Requirement: Give every line of the entries below as a Markdown table with the columns Row and Line, numbering each row and skipping blank lines.

────────────────

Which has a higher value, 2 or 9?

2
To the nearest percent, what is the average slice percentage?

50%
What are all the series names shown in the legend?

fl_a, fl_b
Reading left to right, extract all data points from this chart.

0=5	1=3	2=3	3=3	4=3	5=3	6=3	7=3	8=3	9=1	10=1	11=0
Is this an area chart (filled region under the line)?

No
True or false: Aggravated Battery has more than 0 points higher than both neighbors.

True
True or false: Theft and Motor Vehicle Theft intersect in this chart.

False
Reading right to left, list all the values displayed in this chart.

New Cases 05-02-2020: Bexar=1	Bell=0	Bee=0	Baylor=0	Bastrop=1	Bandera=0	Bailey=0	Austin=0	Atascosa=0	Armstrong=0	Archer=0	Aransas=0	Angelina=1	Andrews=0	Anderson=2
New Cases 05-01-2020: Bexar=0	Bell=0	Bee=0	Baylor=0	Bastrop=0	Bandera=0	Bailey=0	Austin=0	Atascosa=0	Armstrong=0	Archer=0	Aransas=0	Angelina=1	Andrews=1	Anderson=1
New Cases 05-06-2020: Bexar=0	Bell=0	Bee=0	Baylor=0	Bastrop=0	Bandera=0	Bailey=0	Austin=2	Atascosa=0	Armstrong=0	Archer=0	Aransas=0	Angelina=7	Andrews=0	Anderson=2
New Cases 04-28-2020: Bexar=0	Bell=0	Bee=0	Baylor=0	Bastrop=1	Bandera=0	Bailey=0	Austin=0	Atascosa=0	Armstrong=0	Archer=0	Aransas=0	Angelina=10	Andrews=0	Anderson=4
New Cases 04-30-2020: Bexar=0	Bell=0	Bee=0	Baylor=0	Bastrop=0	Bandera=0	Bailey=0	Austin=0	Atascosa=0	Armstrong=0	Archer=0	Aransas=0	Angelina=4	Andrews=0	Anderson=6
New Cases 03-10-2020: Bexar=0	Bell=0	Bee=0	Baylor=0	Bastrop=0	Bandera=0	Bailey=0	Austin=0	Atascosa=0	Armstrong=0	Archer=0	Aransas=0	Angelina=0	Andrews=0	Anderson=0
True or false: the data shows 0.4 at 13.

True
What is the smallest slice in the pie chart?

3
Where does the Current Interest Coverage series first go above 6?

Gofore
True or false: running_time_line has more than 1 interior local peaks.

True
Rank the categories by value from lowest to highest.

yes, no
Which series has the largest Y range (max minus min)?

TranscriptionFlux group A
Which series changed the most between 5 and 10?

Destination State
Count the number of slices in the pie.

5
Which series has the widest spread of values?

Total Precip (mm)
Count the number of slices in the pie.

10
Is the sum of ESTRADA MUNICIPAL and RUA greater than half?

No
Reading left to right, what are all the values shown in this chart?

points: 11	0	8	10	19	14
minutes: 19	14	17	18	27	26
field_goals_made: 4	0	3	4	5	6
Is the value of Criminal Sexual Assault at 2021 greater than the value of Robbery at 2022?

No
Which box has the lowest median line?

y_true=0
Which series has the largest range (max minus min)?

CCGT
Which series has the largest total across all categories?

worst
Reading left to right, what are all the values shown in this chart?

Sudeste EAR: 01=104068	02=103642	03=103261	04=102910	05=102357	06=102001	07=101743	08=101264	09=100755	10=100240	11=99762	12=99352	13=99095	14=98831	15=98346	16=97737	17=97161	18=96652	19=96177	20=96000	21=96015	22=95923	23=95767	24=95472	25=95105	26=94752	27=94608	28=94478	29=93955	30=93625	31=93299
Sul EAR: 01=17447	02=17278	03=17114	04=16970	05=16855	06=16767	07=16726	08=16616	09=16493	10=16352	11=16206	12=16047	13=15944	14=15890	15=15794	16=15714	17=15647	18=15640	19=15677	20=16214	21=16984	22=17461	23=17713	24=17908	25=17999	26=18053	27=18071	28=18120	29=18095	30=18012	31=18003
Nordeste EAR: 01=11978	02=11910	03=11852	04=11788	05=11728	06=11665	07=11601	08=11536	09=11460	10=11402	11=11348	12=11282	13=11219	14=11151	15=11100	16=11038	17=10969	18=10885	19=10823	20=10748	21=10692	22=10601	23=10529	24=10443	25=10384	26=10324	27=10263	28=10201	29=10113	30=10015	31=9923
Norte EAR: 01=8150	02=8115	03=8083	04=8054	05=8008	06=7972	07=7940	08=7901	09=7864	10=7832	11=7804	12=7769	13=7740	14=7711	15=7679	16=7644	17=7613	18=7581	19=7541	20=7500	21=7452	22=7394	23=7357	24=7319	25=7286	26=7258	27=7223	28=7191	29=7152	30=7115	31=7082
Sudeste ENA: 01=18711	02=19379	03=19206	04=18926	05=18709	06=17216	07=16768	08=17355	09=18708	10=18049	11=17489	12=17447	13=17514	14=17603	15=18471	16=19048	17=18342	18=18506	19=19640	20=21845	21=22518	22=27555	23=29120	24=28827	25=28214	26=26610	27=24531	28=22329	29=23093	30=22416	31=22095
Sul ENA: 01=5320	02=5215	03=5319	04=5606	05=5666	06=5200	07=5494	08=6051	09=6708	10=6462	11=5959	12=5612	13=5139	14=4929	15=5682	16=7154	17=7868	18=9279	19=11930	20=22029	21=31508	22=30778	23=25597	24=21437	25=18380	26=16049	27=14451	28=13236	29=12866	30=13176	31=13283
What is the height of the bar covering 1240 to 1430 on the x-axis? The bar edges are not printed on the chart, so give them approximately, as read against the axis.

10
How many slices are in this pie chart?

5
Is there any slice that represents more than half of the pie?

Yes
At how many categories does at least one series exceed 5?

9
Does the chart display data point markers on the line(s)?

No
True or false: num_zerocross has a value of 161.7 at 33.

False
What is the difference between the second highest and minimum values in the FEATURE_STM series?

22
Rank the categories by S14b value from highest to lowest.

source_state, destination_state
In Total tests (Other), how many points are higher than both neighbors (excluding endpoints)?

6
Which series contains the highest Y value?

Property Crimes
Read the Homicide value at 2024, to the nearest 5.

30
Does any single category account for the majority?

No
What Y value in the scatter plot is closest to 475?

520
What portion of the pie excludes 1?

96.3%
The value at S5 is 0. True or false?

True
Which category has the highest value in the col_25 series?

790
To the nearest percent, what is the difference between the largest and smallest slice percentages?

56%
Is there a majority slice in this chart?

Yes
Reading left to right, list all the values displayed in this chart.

────────────────

Response box:
| Row | Line |
|---|---|
| 1 | Which has a higher value, 2 or 9? |
| 2 | 2 |
| 3 | To the nearest percent, what is the average slice percentage? |
| 4 | 50% |
| 5 | What are all the series names shown in the legend? |
| 6 | fl_a, fl_b |
| 7 | Reading left to right, extract all data points from this chart. |
| 8 | 0=5	1=3	2=3	3=3	4=3	5=3	6=3	7=3	8=3	9=1	10=1	11=0 |
| 9 | Is this an area chart (filled region under the line)? |
| 10 | No |
| 11 | True or false: Aggravated Battery has more than 0 points higher than both neighbors. |
| 12 | True |
| 13 | True or false: Theft and Motor Vehicle Theft intersect in this chart. |
| 14 | False |
| 15 | Reading right to left, list all the values displayed in this chart. |
| 16 | New Cases 05-02-2020: Bexar=1	Bell=0	Bee=0	Baylor=0	Bastrop=1	Bandera=0	Bailey=0	Austin=0	Atascosa=0	Armstrong=0	Archer=0	Aransas=0	Angelina=1	Andrews=0	Anderson=2 |
| 17 | New Cases 05-01-2020: Bexar=0	Bell=0	Bee=0	Baylor=0	Bastrop=0	Bandera=0	Bailey=0	Austin=0	Atascosa=0	Armstrong=0	Archer=0	Aransas=0	Angelina=1	Andrews=1	Anderson=1 |
| 18 | New Cases 05-06-2020: Bexar=0	Bell=0	Bee=0	Baylor=0	Bastrop=0	Bandera=0	Bailey=0	Austin=2	Atascosa=0	Armstrong=0	Archer=0	Aransas=0	Angelina=7	Andrews=0	Anderson=2 |
| 19 | New Cases 04-28-2020: Bexar=0	Bell=0	Bee=0	Baylor=0	Bastrop=1	Bandera=0	Bailey=0	Austin=0	Atascosa=0	Armstrong=0	Archer=0	Aransas=0	Angelina=10	Andrews=0	Anderson=4 |
| 20 | New Cases 04-30-2020: Bexar=0	Bell=0	Bee=0	Baylor=0	Bastrop=0	Bandera=0	Bailey=0	Austin=0	Atascosa=0	Armstrong=0	Archer=0	Aransas=0	Angelina=4	Andrews=0	Anderson=6 |
| 21 | New Cases 03-10-2020: Bexar=0	Bell=0	Bee=0	Baylor=0	Bastrop=0	Bandera=0	Bailey=0	Austin=0	Atascosa=0	Armstrong=0	Archer=0	Aransas=0	Angelina=0	Andrews=0	Anderson=0 |
| 22 | True or false: the data shows 0.4 at 13. |
| 23 | True |
| 24 | What is the smallest slice in the pie chart? |
| 25 | 3 |
| 26 | Where does the Current Interest Coverage series first go above 6? |
| 27 | Gofore |
| 28 | True or false: running_time_line has more than 1 interior local peaks. |
| 29 | True |
| 30 | Rank the categories by value from lowest to highest. |
| 31 | yes, no |
| 32 | Which series has the largest Y range (max minus min)? |
| 33 | TranscriptionFlux group A |
| 34 | Which series changed the most between 5 and 10? |
| 35 | Destination State |
| 36 | Count the number of slices in the pie. |
| 37 | 5 |
| 38 | Which series has the widest spread of values? |
| 39 | Total Precip (mm) |
| 40 | Count the number of slices in the pie. |
| 41 | 10 |
| 42 | Is the sum of ESTRADA MUNICIPAL and RUA greater than half? |
| 43 | No |
| 44 | Reading left to right, what are all the values shown in this chart? |
| 45 | points: 11	0	8	10	19	14 |
| 46 | minutes: 19	14	17	18	27	26 |
| 47 | field_goals_made: 4	0	3	4	5	6 |
| 48 | Is the value of Criminal Sexual Assault at 2021 greater than the value of Robbery at 2022? |
| 49 | No |
| 50 | Which box has the lowest median line? |
| 51 | y_true=0 |
| 52 | Which series has the largest range (max minus min)? |
| 53 | CCGT |
| 54 | Which series has the largest total across all categories? |
| 55 | worst |
| 56 | Reading left to right, what are all the values shown in this chart? |
| 57 | Sudeste EAR: 01=104068	02=103642	03=103261	04=102910	05=102357	06=102001	07=101743	08=101264	09=100755	10=100240	11=99762	12=99352	13=99095	14=98831	15=98346	16=97737	17=97161	18=96652	19=96177	20=96000	21=96015	22=95923	23=95767	24=95472	25=95105	26=94752	27=94608	28=94478	29=93955	30=93625	31=93299 |
| 58 | Sul EAR: 01=17447	02=17278	03=17114	04=16970	05=16855	06=16767	07=16726	08=16616	09=16493	10=16352	11=16206	12=16047	13=15944	14=15890	15=15794	16=15714	17=15647	18=15640	19=15677	20=16214	21=16984	22=17461	23=17713	24=17908	25=17999	26=18053	27=18071	28=18120	29=18095	30=18012	31=18003 |
| 59 | Nordeste EAR: 01=11978	02=11910	03=11852	04=11788	05=11728	06=11665	07=11601	08=11536	09=11460	10=11402	11=11348	12=11282	13=11219	14=11151	15=11100	16=11038	17=10969	18=10885	19=10823	20=10748	21=10692	22=10601	23=10529	24=10443	25=10384	26=10324	27=10263	28=10201	29=10113	30=10015	31=9923 |
| 60 | Norte EAR: 01=8150	02=8115	03=8083	04=8054	05=8008	06=7972	07=7940	08=7901	09=7864	10=7832	11=7804	12=7769	13=7740	14=7711	15=7679	16=7644	17=7613	18=7581	19=7541	20=7500	21=7452	22=7394	23=7357	24=7319	25=7286	26=7258	27=7223	28=7191	29=7152	30=7115	31=7082 |
| 61 | Sudeste ENA: 01=18711	02=19379	03=19206	04=18926	05=18709	06=17216	07=16768	08=17355	09=18708	10=18049	11=17489	12=17447	13=17514	14=17603	15=18471	16=19048	17=18342	18=18506	19=19640	20=21845	21=22518	22=27555	23=29120	24=28827	25=28214	26=26610	27=24531	28=22329	29=23093	30=22416	31=22095 |
| 62 | Sul ENA: 01=5320	02=5215	03=5319	04=5606	05=5666	06=5200	07=5494	08=6051	09=6708	10=6462	11=5959	12=5612	13=5139	14=4929	15=5682	16=7154	17=7868	18=9279	19=11930	20=22029	21=31508	22=30778	23=25597	24=21437	25=18380	26=16049	27=14451	28=13236	29=12866	30=13176	31=13283 |
| 63 | What is the height of the bar covering 1240 to 1430 on the x-axis? The bar edges are not printed on the chart, so give them approximately, as read against the axis. |
| 64 | 10 |
| 65 | How many slices are in this pie chart? |
| 66 | 5 |
| 67 | Is there any slice that represents more than half of the pie? |
| 68 | Yes |
| 69 | At how many categories does at least one series exceed 5? |
| 70 | 9 |
| 71 | Does the chart display data point markers on the line(s)? |
| 72 | No |
| 73 | True or false: num_zerocross has a value of 161.7 at 33. |
| 74 | False |
| 75 | What is the difference between the second highest and minimum values in the FEATURE_STM series? |
| 76 | 22 |
| 77 | Rank the categories by S14b value from highest to lowest. |
| 78 | source_state, destination_state |
| 79 | In Total tests (Other), how many points are higher than both neighbors (excluding endpoints)? |
| 80 | 6 |
| 81 | Which series contains the highest Y value? |
| 82 | Property Crimes |
| 83 | Read the Homicide value at 2024, to the nearest 5. |
| 84 | 30 |
| 85 | Does any single category account for the majority? |
| 86 | No |
| 87 | What Y value in the scatter plot is closest to 475? |
| 88 | 520 |
| 89 | What portion of the pie excludes 1? |
| 90 | 96.3% |
| 91 | The value at S5 is 0. True or false? |
| 92 | True |
| 93 | Which category has the highest value in the col_25 series? |
| 94 | 790 |
| 95 | To the nearest percent, what is the difference between the largest and smallest slice percentages? |
| 96 | 56% |
| 97 | Is there a majority slice in this chart? |
| 98 | Yes |
| 99 | Reading left to right, list all the values displayed in this chart. |